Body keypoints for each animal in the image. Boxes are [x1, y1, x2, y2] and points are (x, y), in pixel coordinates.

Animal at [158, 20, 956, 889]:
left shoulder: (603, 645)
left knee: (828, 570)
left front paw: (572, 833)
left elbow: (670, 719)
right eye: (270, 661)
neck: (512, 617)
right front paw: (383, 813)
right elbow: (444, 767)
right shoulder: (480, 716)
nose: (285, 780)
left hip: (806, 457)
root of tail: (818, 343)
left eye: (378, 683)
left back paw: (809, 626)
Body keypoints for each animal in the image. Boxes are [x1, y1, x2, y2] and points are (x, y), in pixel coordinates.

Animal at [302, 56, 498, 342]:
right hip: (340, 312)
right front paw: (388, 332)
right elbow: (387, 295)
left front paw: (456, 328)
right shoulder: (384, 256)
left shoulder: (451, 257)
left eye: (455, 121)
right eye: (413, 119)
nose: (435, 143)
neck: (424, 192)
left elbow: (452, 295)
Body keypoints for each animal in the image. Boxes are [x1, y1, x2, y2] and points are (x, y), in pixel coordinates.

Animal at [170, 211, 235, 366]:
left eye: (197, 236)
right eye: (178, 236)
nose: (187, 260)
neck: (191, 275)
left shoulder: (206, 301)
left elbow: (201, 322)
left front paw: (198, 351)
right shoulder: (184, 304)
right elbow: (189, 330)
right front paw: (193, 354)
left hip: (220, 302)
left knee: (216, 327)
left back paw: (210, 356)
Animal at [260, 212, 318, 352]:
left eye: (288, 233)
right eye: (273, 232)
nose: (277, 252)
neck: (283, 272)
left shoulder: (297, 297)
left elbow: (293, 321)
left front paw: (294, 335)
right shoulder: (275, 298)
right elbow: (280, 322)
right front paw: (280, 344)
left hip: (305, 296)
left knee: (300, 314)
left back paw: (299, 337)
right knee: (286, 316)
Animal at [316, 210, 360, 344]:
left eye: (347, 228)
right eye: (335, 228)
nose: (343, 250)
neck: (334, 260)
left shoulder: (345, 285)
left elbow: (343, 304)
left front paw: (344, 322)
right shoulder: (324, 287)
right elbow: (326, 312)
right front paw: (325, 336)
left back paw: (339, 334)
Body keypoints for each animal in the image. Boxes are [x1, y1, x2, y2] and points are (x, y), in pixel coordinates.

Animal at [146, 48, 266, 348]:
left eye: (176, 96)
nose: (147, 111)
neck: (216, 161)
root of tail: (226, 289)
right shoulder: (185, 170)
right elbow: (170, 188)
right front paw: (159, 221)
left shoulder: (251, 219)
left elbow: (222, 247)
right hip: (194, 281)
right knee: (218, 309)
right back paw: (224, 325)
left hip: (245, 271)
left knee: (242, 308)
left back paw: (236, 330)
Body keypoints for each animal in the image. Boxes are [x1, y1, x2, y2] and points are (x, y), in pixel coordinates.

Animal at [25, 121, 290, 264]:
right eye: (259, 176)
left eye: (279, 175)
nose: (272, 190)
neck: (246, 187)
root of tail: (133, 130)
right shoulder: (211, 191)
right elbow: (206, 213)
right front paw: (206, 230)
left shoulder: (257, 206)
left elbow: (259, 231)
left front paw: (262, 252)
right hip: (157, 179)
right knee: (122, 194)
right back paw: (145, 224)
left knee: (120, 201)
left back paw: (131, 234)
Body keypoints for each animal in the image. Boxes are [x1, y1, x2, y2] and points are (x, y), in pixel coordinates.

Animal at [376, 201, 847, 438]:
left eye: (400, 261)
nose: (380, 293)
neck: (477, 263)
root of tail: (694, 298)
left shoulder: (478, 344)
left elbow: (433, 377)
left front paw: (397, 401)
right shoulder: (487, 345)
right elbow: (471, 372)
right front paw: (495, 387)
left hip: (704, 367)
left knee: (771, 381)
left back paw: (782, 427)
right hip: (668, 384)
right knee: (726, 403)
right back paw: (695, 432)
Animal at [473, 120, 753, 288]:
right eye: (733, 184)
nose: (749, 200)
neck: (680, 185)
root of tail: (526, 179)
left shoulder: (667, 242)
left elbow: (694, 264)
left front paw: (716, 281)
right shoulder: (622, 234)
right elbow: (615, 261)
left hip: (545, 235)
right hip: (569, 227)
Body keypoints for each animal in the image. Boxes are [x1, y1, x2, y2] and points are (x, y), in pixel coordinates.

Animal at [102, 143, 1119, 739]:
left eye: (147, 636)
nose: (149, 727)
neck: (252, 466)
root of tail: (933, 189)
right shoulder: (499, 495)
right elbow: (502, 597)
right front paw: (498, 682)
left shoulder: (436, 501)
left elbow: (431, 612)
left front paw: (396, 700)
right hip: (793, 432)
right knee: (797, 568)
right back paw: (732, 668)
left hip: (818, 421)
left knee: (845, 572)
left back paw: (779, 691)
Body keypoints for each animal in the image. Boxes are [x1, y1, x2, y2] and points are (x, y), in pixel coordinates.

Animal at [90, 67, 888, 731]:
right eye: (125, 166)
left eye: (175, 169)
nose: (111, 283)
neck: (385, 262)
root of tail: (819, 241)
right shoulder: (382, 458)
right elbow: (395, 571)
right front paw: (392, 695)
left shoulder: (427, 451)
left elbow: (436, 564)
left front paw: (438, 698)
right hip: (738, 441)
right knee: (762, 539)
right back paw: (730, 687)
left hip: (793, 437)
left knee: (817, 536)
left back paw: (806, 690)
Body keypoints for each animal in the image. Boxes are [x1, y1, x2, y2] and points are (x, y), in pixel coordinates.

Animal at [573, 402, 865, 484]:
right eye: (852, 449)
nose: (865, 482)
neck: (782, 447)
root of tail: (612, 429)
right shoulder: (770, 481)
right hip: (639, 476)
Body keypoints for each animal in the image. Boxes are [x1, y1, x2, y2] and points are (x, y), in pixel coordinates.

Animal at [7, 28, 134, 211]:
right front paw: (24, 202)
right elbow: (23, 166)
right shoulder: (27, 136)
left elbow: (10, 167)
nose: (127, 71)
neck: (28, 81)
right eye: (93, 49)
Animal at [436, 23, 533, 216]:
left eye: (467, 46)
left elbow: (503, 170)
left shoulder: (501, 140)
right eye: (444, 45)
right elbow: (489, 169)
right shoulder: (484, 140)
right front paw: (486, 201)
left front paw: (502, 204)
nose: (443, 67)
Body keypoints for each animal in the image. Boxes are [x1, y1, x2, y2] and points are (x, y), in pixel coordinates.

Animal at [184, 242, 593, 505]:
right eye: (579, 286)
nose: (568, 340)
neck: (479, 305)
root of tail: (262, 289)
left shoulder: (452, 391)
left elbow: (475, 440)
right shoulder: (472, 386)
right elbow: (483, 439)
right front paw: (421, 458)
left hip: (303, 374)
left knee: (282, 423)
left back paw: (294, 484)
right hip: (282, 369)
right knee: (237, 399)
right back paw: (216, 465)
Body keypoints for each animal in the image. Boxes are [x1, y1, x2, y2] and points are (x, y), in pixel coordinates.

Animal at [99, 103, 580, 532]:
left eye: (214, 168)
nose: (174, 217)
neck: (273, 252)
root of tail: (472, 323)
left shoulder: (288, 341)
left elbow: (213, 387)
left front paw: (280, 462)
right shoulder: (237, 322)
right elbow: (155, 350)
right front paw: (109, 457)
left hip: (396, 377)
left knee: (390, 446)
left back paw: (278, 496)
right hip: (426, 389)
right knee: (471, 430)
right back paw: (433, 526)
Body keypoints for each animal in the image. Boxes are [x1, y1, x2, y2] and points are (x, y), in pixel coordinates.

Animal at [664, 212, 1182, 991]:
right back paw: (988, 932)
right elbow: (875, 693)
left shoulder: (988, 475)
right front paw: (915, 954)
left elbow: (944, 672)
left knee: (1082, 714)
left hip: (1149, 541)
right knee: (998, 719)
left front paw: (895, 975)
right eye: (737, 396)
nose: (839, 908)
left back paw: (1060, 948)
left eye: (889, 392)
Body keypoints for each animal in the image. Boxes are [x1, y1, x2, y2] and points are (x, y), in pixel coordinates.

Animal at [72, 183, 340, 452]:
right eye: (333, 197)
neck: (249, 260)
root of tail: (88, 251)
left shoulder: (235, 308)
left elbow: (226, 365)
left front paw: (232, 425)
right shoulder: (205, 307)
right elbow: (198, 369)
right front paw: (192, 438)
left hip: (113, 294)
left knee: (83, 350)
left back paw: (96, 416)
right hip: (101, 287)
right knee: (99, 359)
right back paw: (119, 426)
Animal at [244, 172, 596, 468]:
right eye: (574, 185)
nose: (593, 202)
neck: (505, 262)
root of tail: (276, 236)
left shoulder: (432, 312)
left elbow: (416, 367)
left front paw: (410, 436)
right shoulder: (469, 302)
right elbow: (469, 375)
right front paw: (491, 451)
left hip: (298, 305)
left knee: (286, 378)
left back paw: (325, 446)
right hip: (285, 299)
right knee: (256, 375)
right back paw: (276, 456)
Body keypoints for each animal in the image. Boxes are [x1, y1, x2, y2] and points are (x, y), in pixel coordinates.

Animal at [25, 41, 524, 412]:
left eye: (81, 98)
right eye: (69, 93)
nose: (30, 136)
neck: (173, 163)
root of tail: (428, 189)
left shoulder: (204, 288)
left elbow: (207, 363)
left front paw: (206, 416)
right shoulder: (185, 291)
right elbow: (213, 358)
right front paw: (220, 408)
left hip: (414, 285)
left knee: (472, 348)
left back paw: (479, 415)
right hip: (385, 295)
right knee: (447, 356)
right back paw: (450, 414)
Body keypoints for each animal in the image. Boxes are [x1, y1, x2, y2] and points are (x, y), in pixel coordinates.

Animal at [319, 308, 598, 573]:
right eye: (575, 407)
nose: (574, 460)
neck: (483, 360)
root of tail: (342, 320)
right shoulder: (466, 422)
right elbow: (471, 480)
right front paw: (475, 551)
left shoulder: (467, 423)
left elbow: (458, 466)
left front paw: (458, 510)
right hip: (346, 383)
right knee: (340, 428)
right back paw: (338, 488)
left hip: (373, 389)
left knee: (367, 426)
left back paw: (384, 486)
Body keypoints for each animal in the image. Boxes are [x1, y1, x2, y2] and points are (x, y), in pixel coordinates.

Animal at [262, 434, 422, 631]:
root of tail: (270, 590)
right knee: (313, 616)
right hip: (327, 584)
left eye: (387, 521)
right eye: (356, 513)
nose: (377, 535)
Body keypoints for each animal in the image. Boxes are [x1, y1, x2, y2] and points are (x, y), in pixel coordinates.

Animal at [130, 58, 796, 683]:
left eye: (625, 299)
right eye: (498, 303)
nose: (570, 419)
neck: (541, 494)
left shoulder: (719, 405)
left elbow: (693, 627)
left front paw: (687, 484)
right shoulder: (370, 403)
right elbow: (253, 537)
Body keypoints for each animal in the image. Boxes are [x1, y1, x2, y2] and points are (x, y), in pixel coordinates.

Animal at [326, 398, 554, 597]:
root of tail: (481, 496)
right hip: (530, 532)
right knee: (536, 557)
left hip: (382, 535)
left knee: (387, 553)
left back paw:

___

- _TASK ITEM_
Everything from the line containing "left eye: (175, 169)" through the line containing "left back paw: (806, 690)" in the material above should be retyped exactly, both ends included, and nothing more.

- _WRITTEN SOLUTION_
left eye: (175, 169)
nose: (111, 283)
neck: (385, 262)
root of tail: (819, 241)
right shoulder: (382, 458)
right elbow: (395, 571)
right front paw: (392, 695)
left shoulder: (427, 451)
left elbow: (436, 564)
left front paw: (438, 698)
right hip: (738, 441)
right knee: (762, 539)
right back paw: (730, 687)
left hip: (793, 437)
left knee: (817, 536)
left back paw: (806, 690)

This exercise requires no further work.